Добавить в цитаты Настройки чтения

Страница 5 из 11

Петр был простым механиком на торговом судне. Он уходил в рейс на полгода, а то и на год, что очень устраивало Маргариту, так как раньше учеба, а потом бизнес занимали все ее свободное и несвободное время. А может быть, в том, что Петр посещал страны и континенты, привозя из рейсов массу впечатлений, потрясающих фотографий и заморских штучек, Маргарита мысленно воплощала собственную мечту о путешествиях, ощущая свою причастность к его странствиям по морям и океанам. Мужского внимания и флирта ей хватало сполна, а нежные встречи и расставания с красивым, молодым моряком были приятным дополнением к ее бешеному, рабочему ритму жизни.

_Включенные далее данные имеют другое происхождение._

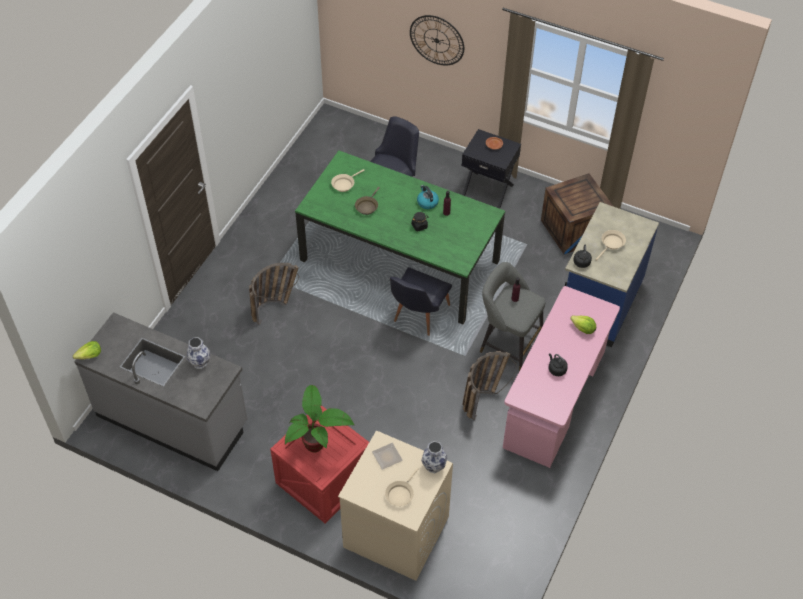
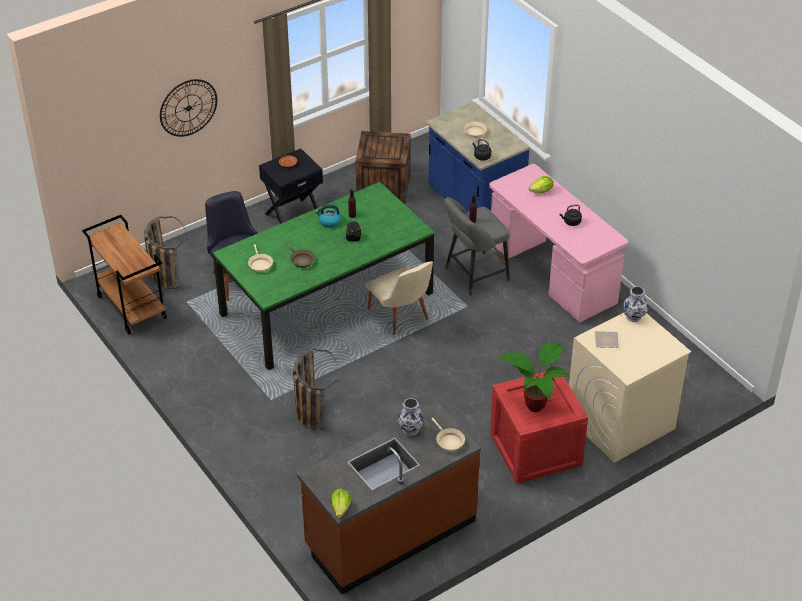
camera: 60 degrees left, 10 degrees down
grey counter [74,312,248,471] -> brown counter [297,403,481,594]
beige frying pan [385,468,419,506] -> beige frying pan moved to [432,418,465,451]
black chair [390,267,452,336] -> beige chair [365,262,433,335]
basket [463,351,517,420] -> basket moved to [144,216,187,289]
none -> brown cart [82,215,167,335]

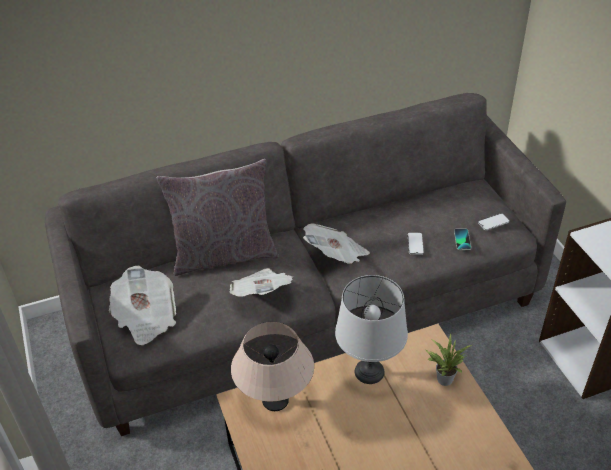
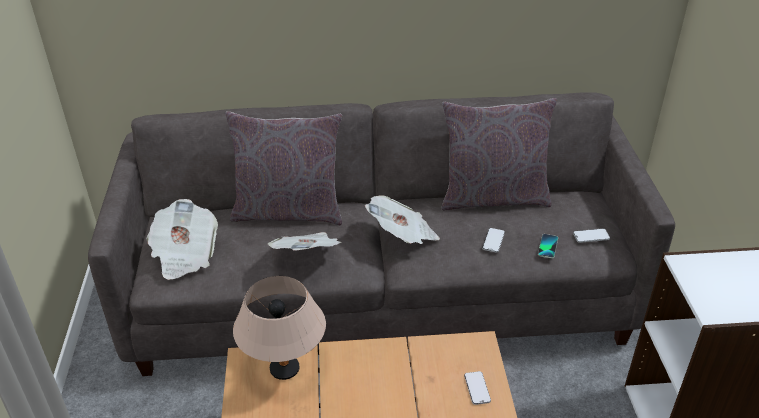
camera: 15 degrees right, 5 degrees down
grey table lamp [335,275,408,384] -> none
potted plant [426,333,472,386] -> phone [464,371,491,405]
none -> grey pillow [442,98,557,210]

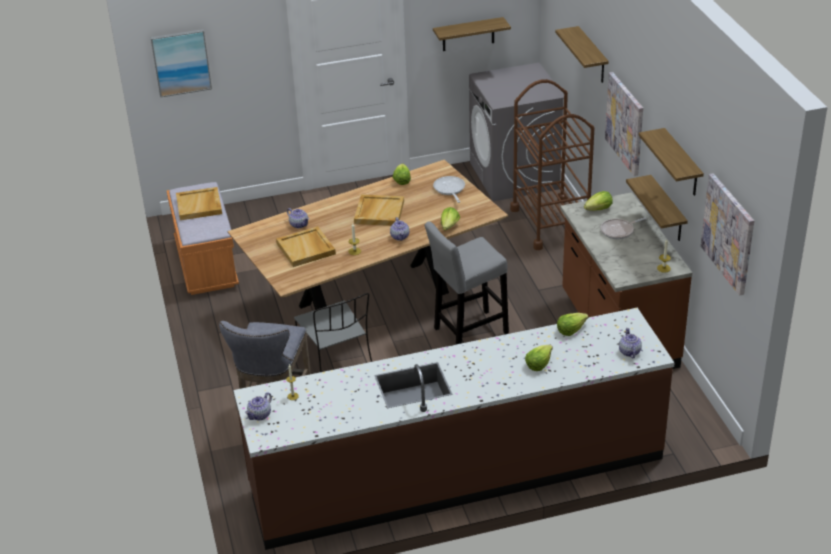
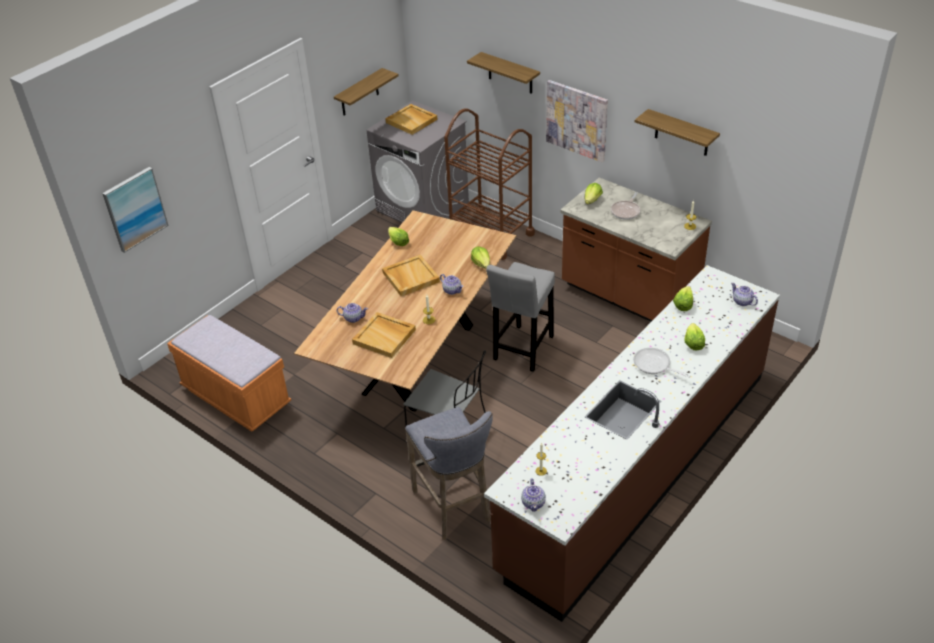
camera: 35 degrees left, 5 degrees up
beige tray [176,187,222,220] -> beige tray moved to [385,104,438,135]
frying pan [433,176,465,203] -> frying pan moved to [633,348,690,378]
shelf [626,175,688,241] -> none
picture [701,173,754,296] -> none

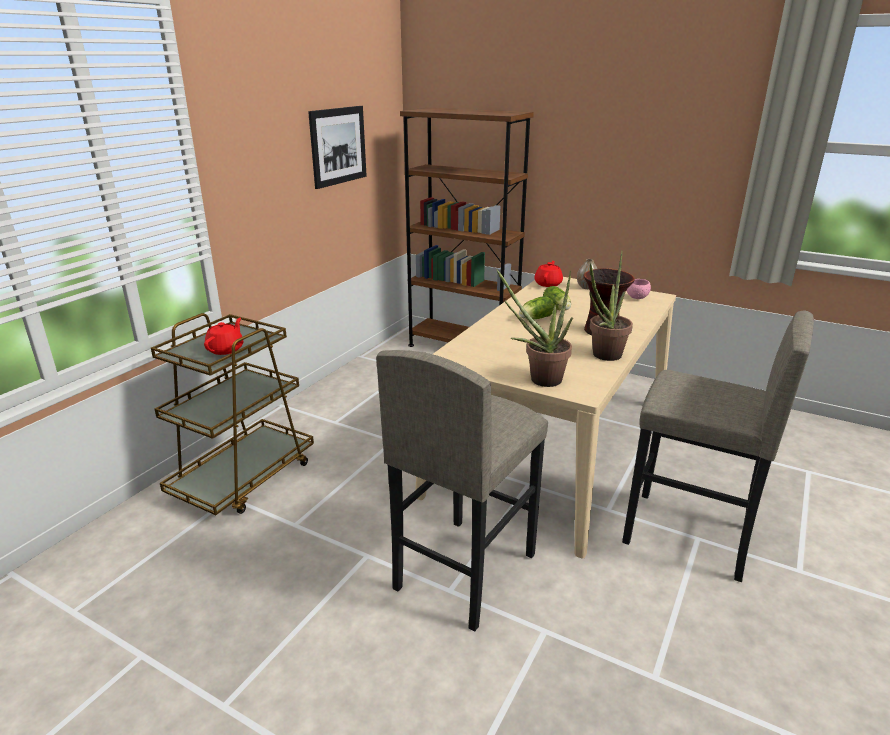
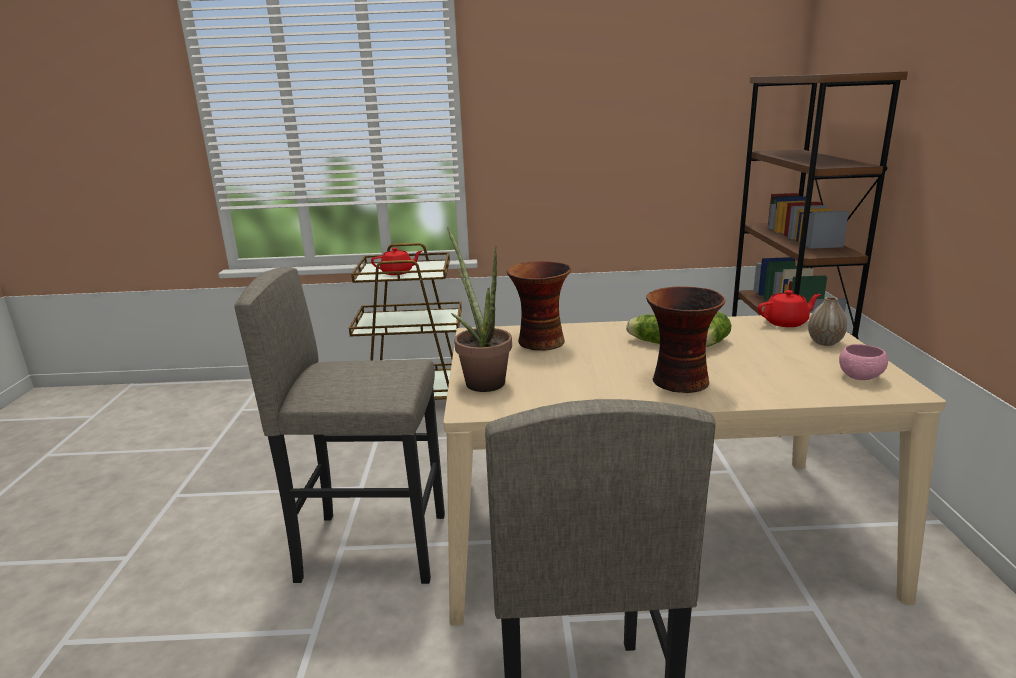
camera: 60 degrees right, 5 degrees down
picture [308,106,367,189] -> none
potted plant [589,251,633,361] -> none
none -> vase [506,261,571,351]

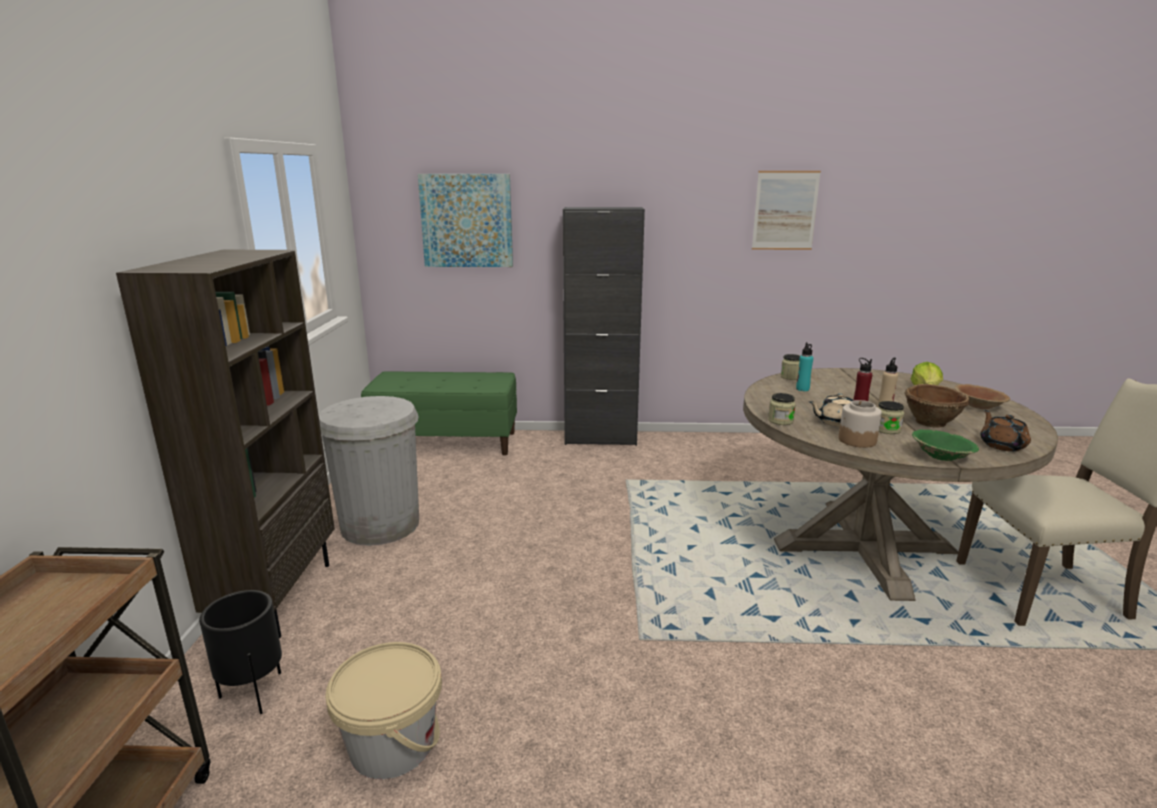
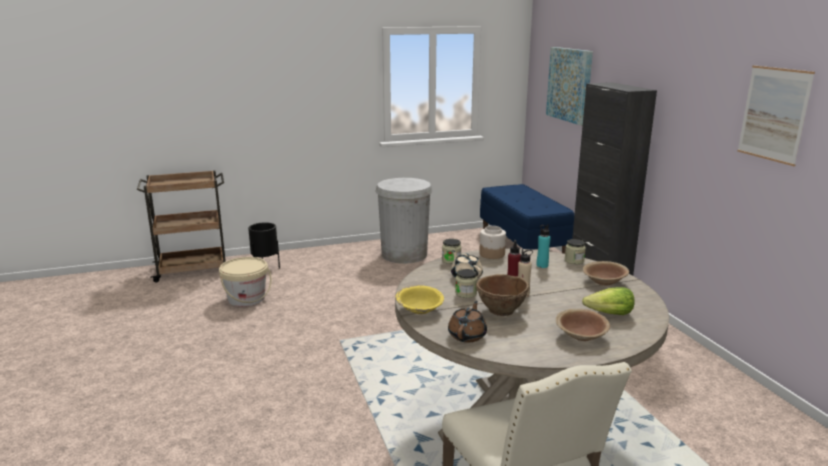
camera: 70 degrees right, 0 degrees up
brown bookcase [116,250,335,638] -> none
green bench [361,371,517,455] -> blue bench [480,184,574,254]
jar [838,400,882,448] -> jar moved to [479,226,506,259]
green bowl [912,430,979,461] -> yellow bowl [395,285,444,314]
brown teapot [980,410,1031,451] -> brown teapot turned 45 degrees counterclockwise [448,301,487,342]
none -> brown bowl [583,261,629,286]

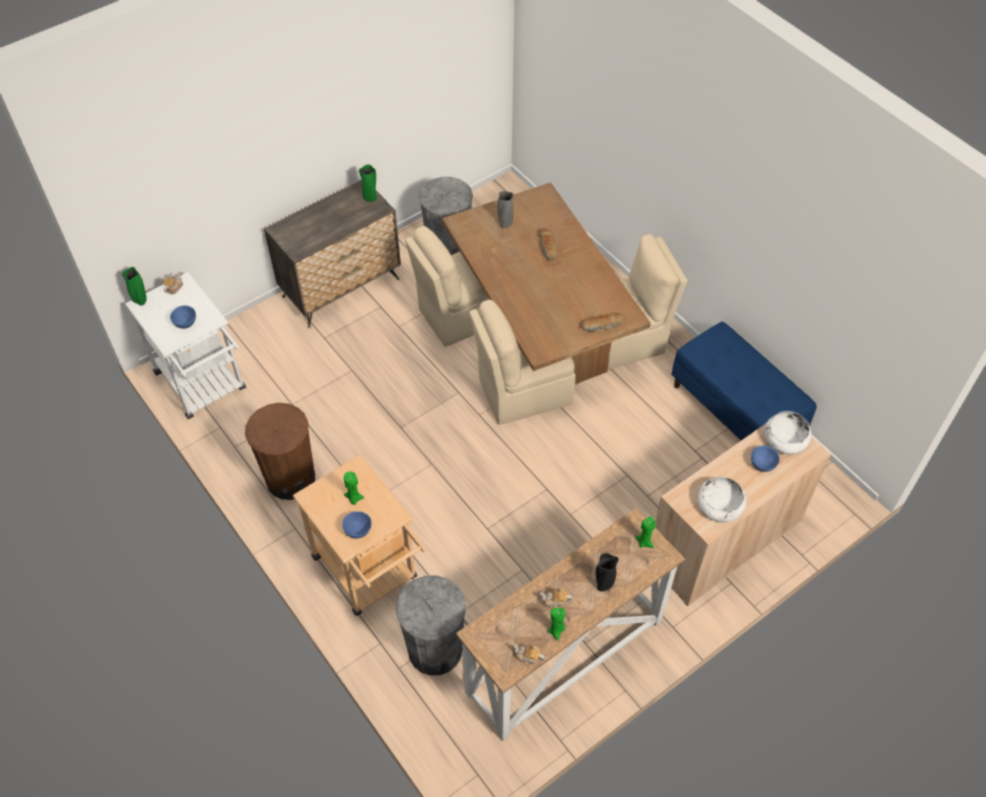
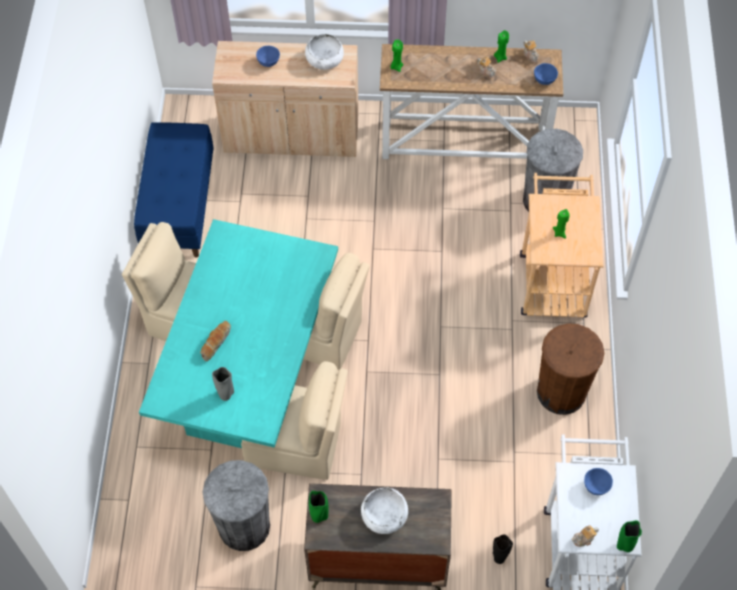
camera: 140 degrees left, 5 degrees up
blue bowl [342,511,372,538] -> blue bowl moved to [534,63,558,85]
brown dining table [442,182,651,384] -> turquoise dining table [139,219,338,448]
bread [582,313,624,331] -> none
black vase [596,553,619,591] -> black vase moved to [493,535,513,564]
white bowl [764,411,811,455] -> white bowl moved to [361,487,408,534]

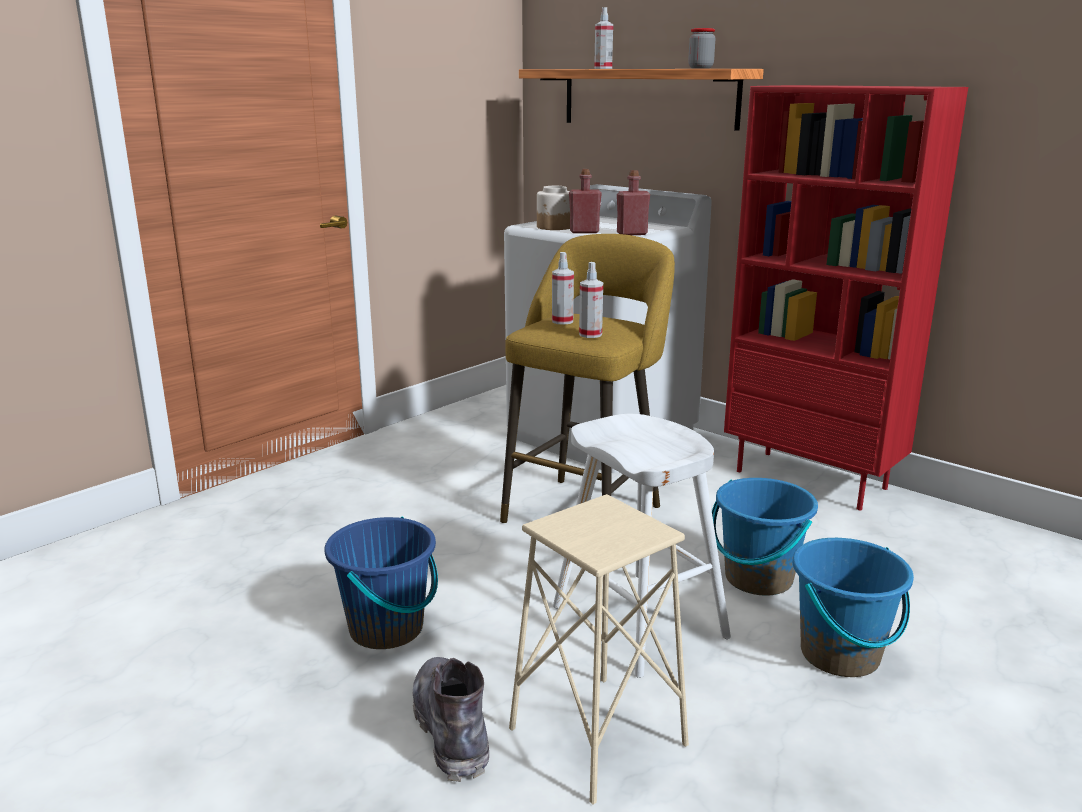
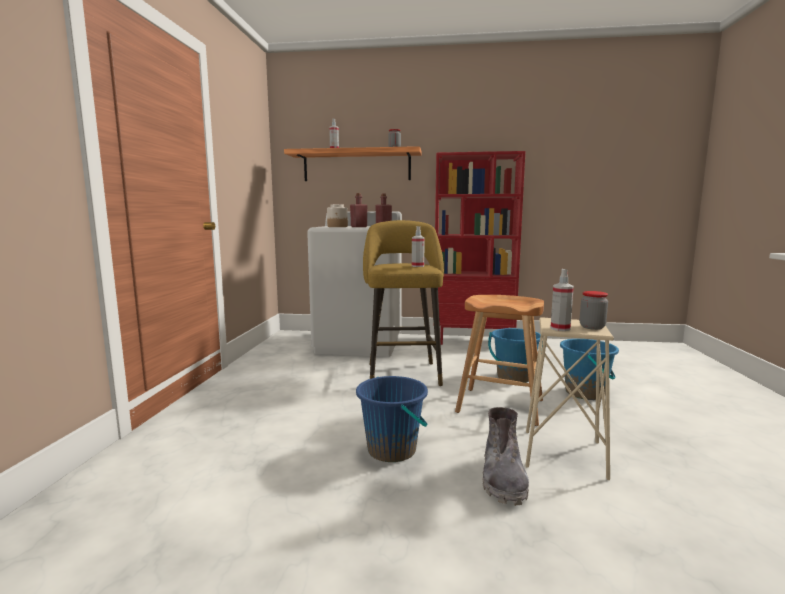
camera: 35 degrees left, 10 degrees down
grey boot [412,657,489,782] -> grey boot turned 120 degrees counterclockwise [483,407,529,506]
spray bottle [552,252,574,325] -> spray bottle moved to [550,269,574,331]
white stool [553,414,731,678] -> brown stool [455,295,544,426]
none -> jar [580,291,608,330]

Петр любил Маргариту искренне, глубоко, живя и дыша ею, не требуя ничего взамен. Он понимал, что никогда не будет для нее той любовью, какой была для него она. Он не осуждал Маргариту за нелюбовь, потому что любящий человек никогда не причинит боли любимому. Он жил для своей Марго, он работал для нее, он брал на себя ответствененость за чувства, которые испытывал к ней.

Петр вложил всю свою любовь и все лучшее, что было в нем, в зачатие ребенка. Он знал, что жена мечтает родить девочку, – именно девочку, потому что страстно желала воплотить в своей дочери ту женщину, какой стремилась стать сама.

С рождением Любочки, так назвали малышку, жизнь Маргариты и Петра приняла более контрастные формы. Безумная любовь Петра удвоилась. Он любил жену и дочь до самозабвения и отдавал им все свои силы и заботу! Если бы у него была грудь, он кормил бы их обеих, как Маргарита кормила Любочку.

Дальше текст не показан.